三联胡宁沙粒病毒 GP-C 的结构-功能研究

• 批准号: 8063991
• 负责人: Jack H Nunberg
• 金额: $ 31.2万
• 依托单位: UNIVERSITY OF MONTANA
• 依托单位国家: 美国
• 财政年份: 2008
• 资助国家: 美国
• 起止时间: 2008-05-01 至 2013-04-30
• 项目状态: 已结题
• 来源: https://reporter.nih.gov/project-details/8063991
• 关键词: Acute; Address; Antiviral Agents; Arenavirus; Arenavirus Infections; Binding; Biochemical; Cell surface; Cells; Cleaved cell; Collaborations; Complex; Critiques; Cytoplasmic Tail; Disease; Dissection; Endoplasmic Reticulum; Face; Genetic; Glycoproteins; Goals; Human; Intervention; Intracellular Transport; Junin virus; Knowledge; Light; Masks; Mediating; Membrane; Membrane Fusion; Membrane Fusion Activity; Membrane Microdomains; Methods; Molecular; Morphogenesis; Peptide Signal Sequences; Peptides; Play; Population; Preventive; Production; Proteins; Public Health; Retrieval; Rodent; Role; Signal Transduction; Site-Directed Mutagenesis; Structure; Structure-Activity Relationship; Techniques; Therapeutic; Universities; Vaccines; Viral; Viral Hemorrhagic Fevers; Virion; Virus; Virus Assembly; Virus-like particle; Work; Zinc; Zinc Fingers; biodefense; design; effective therapy; inhibitor/antagonist; medical schools; mortality; novel; pathogen; positional cloning; prophylactic; receptor binding; response; small molecule; trafficking

This is a resubmitted application. We have revised and strengthened the proposal in light of significant new results and in response to the reviewers' critiques. Arenaviruses are endemic in rodent populations worldwide and can be transmitted to humans to cause acute hemorrhagic fevers. Prophylactic vaccines and effective therapies are lacking and urgently needed to address public health and biodefense concerns. Intervention strategies that target the viral envelope glycoprotein (GP-C) and virus entry into target cells are thus attractive. The arenavirus GP-C is unusual in that the mature complex retains its cleaved signal peptide (SSP) as an essential subunit in association with the conventional receptor-binding (G1) and transmembrane fusion (G2) proteins. Our preliminary results have shown that SSP interacts with the ectodomain of G2 to modulate pH-dependent membrane-fusion activity of the GP-C complex, and to form the target for a class of newly discovered small-molecule fusion inhibitors. SSP also associates with the cytoplasmic domain of G2 to regulate intracellular transport of the GP-C complex to the cell surface for virion assembly and budding. Our recent evidence indicates that the cytoplasmic interaction between SSP and G2 is mediated through a novel intersubunit zinc-finger motif. The broad, long-term goal of this project is to define the structure-function relationships in the tripartite GP-C complex that promote virion assembly and virus entry, in order to exploit the unique features of GP-C in the design of effective antiviral therapeutics.
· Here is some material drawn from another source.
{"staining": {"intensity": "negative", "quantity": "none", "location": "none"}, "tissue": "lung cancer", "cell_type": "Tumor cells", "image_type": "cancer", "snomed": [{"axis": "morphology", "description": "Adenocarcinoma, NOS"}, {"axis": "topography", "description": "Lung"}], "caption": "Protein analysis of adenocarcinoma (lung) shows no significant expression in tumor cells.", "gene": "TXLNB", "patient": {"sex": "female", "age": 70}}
Towards this goal, we propose three specific aims: i) To characterize in molecular detail the interaction between SSP and the ectodomain of G2, and to understand the mechanism of action of the newly discovered small-molecule arenavirus fusion inhibitors; ii) To identify the molecular requirements for zinc binding in an unusual zinc-finger motif bridging SSP and the cytoplasmic domain of G2, and to characterize its role in the GP-C complex; and iii) To investigate the role of SSP and the intersubunit zinc finger in virion morphogenesis.
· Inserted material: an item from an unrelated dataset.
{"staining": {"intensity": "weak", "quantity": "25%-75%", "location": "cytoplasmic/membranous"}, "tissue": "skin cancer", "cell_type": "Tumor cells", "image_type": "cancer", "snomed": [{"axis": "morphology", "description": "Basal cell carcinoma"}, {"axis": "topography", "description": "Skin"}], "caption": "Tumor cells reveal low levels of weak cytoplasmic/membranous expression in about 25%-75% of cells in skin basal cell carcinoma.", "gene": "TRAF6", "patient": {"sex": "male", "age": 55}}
这是重新提交的申请。我们根据重要的新成果并针对审查者的批评，修订并加强了该提案。沙粒病毒是世界范围内啮齿动物种群的地方病，可传播给人类引起急性出血热。预防性疫苗和有效的治疗方法缺乏，迫切需要解决公共卫生和生物防御问题。因此，靶向病毒包膜糖蛋白（GP-C）和病毒进入靶细胞的干预策略是有吸引力的。沙粒病毒GP-C的不寻常之处在于成熟复合物保留其裂解的信号肽（SSP）作为与常规受体结合（G1）和跨膜融合（G2）蛋白相关的必需亚基。我们的初步研究结果表明，SSP与G2的胞外域相互作用，调节GP-C复合物的pH依赖性膜融合活性，并形成一类新发现的小分子融合抑制剂的目标。SSP还与G2的胞质结构域结合，以调节GP-C复合物向细胞表面的细胞内转运，用于病毒体组装和出芽。我们最近的证据表明，SSP和G2之间的细胞质相互作用是通过一个新的亚基间锌指基序介导的。该项目的广泛、长期目标是定义促进病毒粒子组装和病毒进入的三重GP-C复合物中的结构-功能关系，以便在设计有效的抗病毒疗法中利用GP-C的独特功能。为了实现这一目标，我们提出了三个具体的目标：i）在分子上详细描述SSP和G2胞外结构域之间的相互作用，并了解新发现的小分子沙粒病毒融合抑制剂的作用机制; ii）为了鉴定在不寻常的桥接SSP和G2的胞质结构域的锌指基序中锌结合的分子要求，并表征其在GP-C复合物中的作用;和iii）研究SSP和亚基间锌指在病毒体形态发生中的作用。